At this point, the burden shifts to the SSA to articulate some legitimate, non discriminatory reason for its failure to promote McCann to the Area I Director position. See Iadimarco, 190 F.3d at 157. The record demonstrates that the SSA has fully satisfied this burden. The SSA asserts that it did not hire McCann because he lacked leadership skills and frequently exhibited poor judgment. In addition, McCann recently had applied and been interviewed for the Area II Director position and the panel that interviewed him reported that he had performed very poorly. They indicated that he was “arrogant, cynical and completely unprepared.” Not only did the interview panel not recommend McCann for further consideration, they ranked him among the lowest of all the applicants. Another white male was ultimately recommended and selected for that position. Further, not one of the senior managers recommended McCann for the Area I Director job. The record demonstrates that the candidate who was *852ultimately chosen as the Area I Director was selected, in part, because of his outstanding leadership ability. As such, we are well-satisfied that the SSA has articulated a legitimate, non-discriminatory reason for McCann’s non-selection.

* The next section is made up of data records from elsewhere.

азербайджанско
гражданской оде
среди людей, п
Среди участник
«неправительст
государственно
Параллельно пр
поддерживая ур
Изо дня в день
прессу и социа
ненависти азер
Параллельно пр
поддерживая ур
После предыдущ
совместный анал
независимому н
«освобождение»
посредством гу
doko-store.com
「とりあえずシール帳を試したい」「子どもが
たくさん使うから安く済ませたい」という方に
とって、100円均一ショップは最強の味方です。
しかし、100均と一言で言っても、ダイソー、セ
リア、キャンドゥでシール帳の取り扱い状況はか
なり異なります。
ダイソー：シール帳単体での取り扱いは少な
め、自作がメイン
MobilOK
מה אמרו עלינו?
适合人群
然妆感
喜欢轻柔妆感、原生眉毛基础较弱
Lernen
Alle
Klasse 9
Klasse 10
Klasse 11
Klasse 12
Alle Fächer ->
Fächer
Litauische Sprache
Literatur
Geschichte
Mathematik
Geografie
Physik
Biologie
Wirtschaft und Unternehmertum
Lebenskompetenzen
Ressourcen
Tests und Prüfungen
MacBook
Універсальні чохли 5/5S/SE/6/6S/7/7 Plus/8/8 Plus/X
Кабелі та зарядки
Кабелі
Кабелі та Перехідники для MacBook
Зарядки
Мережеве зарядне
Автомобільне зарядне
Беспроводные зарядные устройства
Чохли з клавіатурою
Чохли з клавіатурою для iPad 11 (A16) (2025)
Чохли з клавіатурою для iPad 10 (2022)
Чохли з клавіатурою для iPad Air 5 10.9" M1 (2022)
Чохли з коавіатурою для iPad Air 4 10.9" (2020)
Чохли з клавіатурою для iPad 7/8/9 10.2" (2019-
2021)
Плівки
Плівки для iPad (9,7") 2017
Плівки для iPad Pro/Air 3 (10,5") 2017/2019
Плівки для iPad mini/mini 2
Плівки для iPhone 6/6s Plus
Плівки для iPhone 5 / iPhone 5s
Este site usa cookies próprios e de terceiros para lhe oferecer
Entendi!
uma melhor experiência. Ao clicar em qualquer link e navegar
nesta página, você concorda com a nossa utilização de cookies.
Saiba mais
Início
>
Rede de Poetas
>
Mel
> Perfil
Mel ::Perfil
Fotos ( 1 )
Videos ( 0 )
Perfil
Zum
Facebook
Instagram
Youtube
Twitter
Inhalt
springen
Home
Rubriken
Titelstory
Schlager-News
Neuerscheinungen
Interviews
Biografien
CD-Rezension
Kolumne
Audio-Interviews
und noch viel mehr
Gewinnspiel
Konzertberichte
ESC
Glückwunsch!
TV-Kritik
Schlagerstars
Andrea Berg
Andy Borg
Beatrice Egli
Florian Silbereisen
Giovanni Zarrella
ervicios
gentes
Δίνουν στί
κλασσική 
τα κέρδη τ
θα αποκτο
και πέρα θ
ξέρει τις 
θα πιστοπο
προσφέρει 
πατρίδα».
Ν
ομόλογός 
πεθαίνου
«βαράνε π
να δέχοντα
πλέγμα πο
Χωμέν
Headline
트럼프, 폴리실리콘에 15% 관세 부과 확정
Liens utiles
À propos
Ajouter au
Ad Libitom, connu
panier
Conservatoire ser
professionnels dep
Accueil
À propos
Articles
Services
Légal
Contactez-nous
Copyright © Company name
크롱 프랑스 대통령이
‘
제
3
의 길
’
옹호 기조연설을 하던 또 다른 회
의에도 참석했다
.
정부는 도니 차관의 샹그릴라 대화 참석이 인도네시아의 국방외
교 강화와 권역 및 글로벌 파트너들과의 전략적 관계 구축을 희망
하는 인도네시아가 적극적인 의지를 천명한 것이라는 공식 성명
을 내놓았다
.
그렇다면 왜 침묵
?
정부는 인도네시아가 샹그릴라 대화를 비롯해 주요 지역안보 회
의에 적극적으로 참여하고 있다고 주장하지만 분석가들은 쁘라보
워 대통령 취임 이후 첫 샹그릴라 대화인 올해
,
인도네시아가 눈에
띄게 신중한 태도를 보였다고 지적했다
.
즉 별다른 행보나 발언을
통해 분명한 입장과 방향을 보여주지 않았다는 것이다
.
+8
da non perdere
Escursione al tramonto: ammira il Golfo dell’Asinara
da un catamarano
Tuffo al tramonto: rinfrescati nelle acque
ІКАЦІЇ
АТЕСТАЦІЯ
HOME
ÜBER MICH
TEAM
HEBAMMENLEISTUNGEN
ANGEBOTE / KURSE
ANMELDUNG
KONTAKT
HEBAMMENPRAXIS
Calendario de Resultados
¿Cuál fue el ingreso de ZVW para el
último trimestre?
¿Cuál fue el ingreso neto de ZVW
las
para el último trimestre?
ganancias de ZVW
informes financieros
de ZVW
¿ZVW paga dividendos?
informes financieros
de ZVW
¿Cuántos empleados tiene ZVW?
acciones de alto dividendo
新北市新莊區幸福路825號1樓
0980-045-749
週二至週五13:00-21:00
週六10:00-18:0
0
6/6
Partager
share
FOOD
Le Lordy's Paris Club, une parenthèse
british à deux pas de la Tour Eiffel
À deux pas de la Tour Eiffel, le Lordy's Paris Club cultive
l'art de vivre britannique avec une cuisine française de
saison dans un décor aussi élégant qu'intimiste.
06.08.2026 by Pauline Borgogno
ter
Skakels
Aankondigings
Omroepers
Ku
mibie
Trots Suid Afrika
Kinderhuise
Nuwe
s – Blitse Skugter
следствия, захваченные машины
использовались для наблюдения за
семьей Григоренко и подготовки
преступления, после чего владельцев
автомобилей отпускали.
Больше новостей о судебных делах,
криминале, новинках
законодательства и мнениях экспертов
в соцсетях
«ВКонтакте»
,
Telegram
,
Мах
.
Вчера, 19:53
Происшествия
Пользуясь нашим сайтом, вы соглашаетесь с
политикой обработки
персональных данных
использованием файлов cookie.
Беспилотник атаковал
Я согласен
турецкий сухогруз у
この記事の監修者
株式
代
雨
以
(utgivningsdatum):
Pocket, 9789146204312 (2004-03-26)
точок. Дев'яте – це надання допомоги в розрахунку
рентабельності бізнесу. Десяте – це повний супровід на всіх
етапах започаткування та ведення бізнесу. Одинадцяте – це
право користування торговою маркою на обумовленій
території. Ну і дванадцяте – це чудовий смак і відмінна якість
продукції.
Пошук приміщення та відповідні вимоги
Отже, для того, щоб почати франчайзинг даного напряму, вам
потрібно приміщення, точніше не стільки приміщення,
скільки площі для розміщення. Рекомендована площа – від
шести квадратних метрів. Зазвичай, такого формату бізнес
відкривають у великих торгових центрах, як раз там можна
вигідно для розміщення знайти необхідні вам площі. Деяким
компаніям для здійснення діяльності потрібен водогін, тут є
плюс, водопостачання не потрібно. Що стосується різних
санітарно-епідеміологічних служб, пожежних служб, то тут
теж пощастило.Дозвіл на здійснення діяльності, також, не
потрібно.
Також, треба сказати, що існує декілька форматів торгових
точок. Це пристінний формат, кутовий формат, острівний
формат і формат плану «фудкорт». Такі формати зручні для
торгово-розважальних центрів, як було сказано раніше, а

To defeat summary judgment, McCann must point to “ ‘some evidence, direct or circumstantial, from which a fact finder could reasonably either (1) disbelieve the employer’s articulated legitimate reasons; or (2) believe that an invidious discriminatory reason was more likely than not a motivating or determinative cause of the employer’s action.’ ” Iadimarco, 190 F.3d at 166 (quoting Fuentes v. Perskie, 32 F.3d 759, 764 (3d Cir.1994) (emphasis added)). We conclude that McCann has failed to meet this burden, and agree with the District Court that the SSA is entitled to judgment on this claim as a matter of law. The stray remark by Massanari used to support the prima facie case is not sufficient to defeat summary judgment. In addition, McCann does not allege any racial bias on the part of the other senior managers involved in the selection process who, the record reflects, shared Massa-nari’s opinion of McCann. McCann also does not dispute any specific example of demonstrated lack of leadership that Mas-sanari has proffered. On this evidentiary record, no fact finder could reasonably conclude that SSA’s reasons for not promoting McCann are pretextual.
McCann also alleges that his non-selection for the GS-15 DARC-MOS position was in retaliation for filing the EEO complaint against the SSA. The record evinces no evidence whatsoever to establish a causal link between his protected activity of filing an EEO complaint on August 29, 2000, and his January 23, 2001 non-selection. This Court has made clear that the mere fact that an adverse employment action occurs after a plaintiff engages in protected activity is insufficient to establish a causal link. See Thomas v. Town of Hammonton, 351 F.3d 108, 114 (3d Cir.2003) (“ ‘Even if timing alone could ever be sufficient to establish a causal link, ... the timing of the alleged retaliatory action must be unusually suggestive of retaliatory motive before a causal link will be inferred.’ ”) (citation omitted). Here, the alleged retaliatory act occurred five months after McCann filed his EEO complaint. Without more, we conclude that McCann has failed to adduce evidence sufficient to make a prima facie case of retaliation.
Accordingly, we will affirm the District Court’s grant of summary judgment in favor of the Appellees.